Be warned, this is going to be a poorly written post as I just need to vent....
I have now had 3 surgeries on my ovary in 15 months. This last surgery (on October 25, 2007 at Mt. Sinai Hospital) I initiated and I told my doctor (Rudy Segna) that I wanted my ovary OUT. You can read about my history with endometriosis and benign tumor growth in my past posts. This has been an extremely hard year on me.
A lot of my problems started about 1 year after I got off the birth control pill. I had been on the pill off and on for almost 19 years. I think that I had taken breaks from the pill for more than a year at a time in the past, and had no problems, but back in the spring of 2005 I got off the pill, thinking that I'd been on for long enough. My periods had never been fun, but they started getting worse and within about a year I started getting very sharp pains in what turned out to be my right ovary.
I had hormone tests and it turned out that although my hormone levels were not high, I was estrogen dominant during the time of the month that my estrogen was supposed to be lower than my progesterone. I also found out around the same time that I was hypoglycemic. So, I started changing my diet. I have since found out that sugar and simple carbs can contribute to estrogen dominance. I am not sure if my change in diet, which has done wonders for my mood and how I feel, has done anything for my estrogen levels. One reason that I do not know is that after the appearance of the 2nd cyst on my ovary, I my doctors urged me to go onto a low dose pill, YAZ. Because YAZ is a low-estrogen pill, the doctors thought it might prove helpful in postpoining more endometriosis and alleviating my ovary pain. YAZ did do away with my most crippling ovary pain, but I did still experience pain.
During my second surgery the doctor found 2 cysts, 1 an endometrioma (in the same spot I had an endometrioma during my first surgery) and 1 a very scary looking seromucinous cystdenofibroma cyst (there is another post on this). There was little to no endometriosis and since my previous surgery had been 10 months before, I was unsure if the YAZ had helped with anything or not.
I decided to stay on the YAZ and about 3 months later I started feeling pain in my ovary again. This time I got proactive and went to my second-opinion doctor, Rudy Segna, who is an OBGYN oncologist and told him that I wanted the ovary out. He said it wasn't necessary unless he found more suspicious growths on my ovary during the surgery, but I told him I wanted it out regardless, because I did not want to keep facing yearly surgeries to remove more growths and I was also freaked out about how much my previous growth looked like cancer (although it was benign).

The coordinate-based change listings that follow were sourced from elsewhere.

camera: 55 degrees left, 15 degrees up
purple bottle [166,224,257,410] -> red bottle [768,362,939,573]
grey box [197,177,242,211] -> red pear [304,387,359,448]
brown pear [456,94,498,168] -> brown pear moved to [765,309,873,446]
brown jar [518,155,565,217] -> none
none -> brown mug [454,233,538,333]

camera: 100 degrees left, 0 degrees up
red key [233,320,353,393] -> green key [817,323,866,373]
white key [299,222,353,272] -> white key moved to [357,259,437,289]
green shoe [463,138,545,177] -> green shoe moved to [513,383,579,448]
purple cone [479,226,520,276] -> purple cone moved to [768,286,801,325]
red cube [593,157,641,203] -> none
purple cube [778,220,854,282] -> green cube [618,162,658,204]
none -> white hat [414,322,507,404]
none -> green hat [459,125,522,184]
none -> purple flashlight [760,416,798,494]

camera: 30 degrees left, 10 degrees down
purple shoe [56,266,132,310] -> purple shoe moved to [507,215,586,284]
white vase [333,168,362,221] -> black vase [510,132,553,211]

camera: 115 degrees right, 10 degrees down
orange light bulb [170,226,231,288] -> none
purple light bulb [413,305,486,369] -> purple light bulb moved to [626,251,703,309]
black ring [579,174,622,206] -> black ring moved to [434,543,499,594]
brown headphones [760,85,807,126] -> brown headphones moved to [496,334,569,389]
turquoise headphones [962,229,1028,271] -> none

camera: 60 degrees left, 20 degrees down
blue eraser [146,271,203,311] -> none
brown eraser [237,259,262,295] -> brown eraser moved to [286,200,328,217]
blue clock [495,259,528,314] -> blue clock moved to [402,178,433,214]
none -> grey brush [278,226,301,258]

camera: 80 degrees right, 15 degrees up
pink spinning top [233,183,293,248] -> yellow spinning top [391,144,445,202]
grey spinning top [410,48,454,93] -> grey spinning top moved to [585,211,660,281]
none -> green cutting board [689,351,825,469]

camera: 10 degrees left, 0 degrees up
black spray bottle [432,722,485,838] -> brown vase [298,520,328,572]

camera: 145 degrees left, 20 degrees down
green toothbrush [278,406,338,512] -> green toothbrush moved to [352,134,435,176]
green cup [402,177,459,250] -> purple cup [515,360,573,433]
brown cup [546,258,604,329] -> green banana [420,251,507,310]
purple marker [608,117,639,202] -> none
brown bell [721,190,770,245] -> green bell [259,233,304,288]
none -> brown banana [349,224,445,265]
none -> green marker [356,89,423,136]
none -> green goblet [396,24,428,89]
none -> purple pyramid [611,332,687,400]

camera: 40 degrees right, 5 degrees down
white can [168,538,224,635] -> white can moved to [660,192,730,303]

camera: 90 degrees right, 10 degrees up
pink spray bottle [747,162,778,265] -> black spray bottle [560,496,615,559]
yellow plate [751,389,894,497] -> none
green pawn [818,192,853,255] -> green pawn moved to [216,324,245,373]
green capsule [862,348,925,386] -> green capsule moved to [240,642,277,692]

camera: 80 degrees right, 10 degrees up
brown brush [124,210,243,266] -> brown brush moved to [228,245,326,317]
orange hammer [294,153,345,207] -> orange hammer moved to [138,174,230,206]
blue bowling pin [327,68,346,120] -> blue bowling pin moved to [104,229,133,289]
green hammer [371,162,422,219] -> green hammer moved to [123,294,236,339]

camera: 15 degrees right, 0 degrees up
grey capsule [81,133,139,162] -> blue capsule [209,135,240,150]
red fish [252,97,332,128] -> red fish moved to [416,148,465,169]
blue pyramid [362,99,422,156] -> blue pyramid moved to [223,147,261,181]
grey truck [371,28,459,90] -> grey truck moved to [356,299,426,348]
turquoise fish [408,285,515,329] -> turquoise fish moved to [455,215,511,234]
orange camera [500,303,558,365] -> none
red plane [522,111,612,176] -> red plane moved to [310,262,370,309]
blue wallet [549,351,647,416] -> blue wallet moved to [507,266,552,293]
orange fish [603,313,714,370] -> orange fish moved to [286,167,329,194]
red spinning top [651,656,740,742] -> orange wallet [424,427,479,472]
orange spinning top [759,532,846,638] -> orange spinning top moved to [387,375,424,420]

During the operation Dr. Segna found about 5 more cysts forming on my right ovary, this time they were fibroids. My left ovary was pristine and seems to have always been so. So, my conclusion is that the YAZ is not really helping me. If 5 more cysts formed 3 months after my previous surgery, which seems to be even quicker than the cysts formed after my first surgery when I was not on the pill, I am thinking I should GET OFF THE YAZ. Also, new reports are coming out on how birth control pills contribute to heart disease and blood clots. And frankly, there have been NO long-term studies on the effects of birth control pills, so frankly, we women who have taken the pill over the long term have essentially been guinea pigs, testing out these things.
My fear is that the high-estrogen birth control pills that I was on for so long contributed to my endometriosis to begin with and all of the subsequent growths on my ovary. Part of me is afraid to get off the YAZ because I'm afraid of more endometriosis. At the same time, it really doesn't seem to have helped me and is potentially VERY dangerous! What a conundrum. I am so sick of dealing with these issues. I HATE surgery. I hate the idea of things growing on my reproductive organs. I SOOOO hope that taking out the right ovary will end my problems, but my fear is that somehow the problem will switch to my left ovary, though I don't really see how it would since the left ovary has been such a champ over the last few years.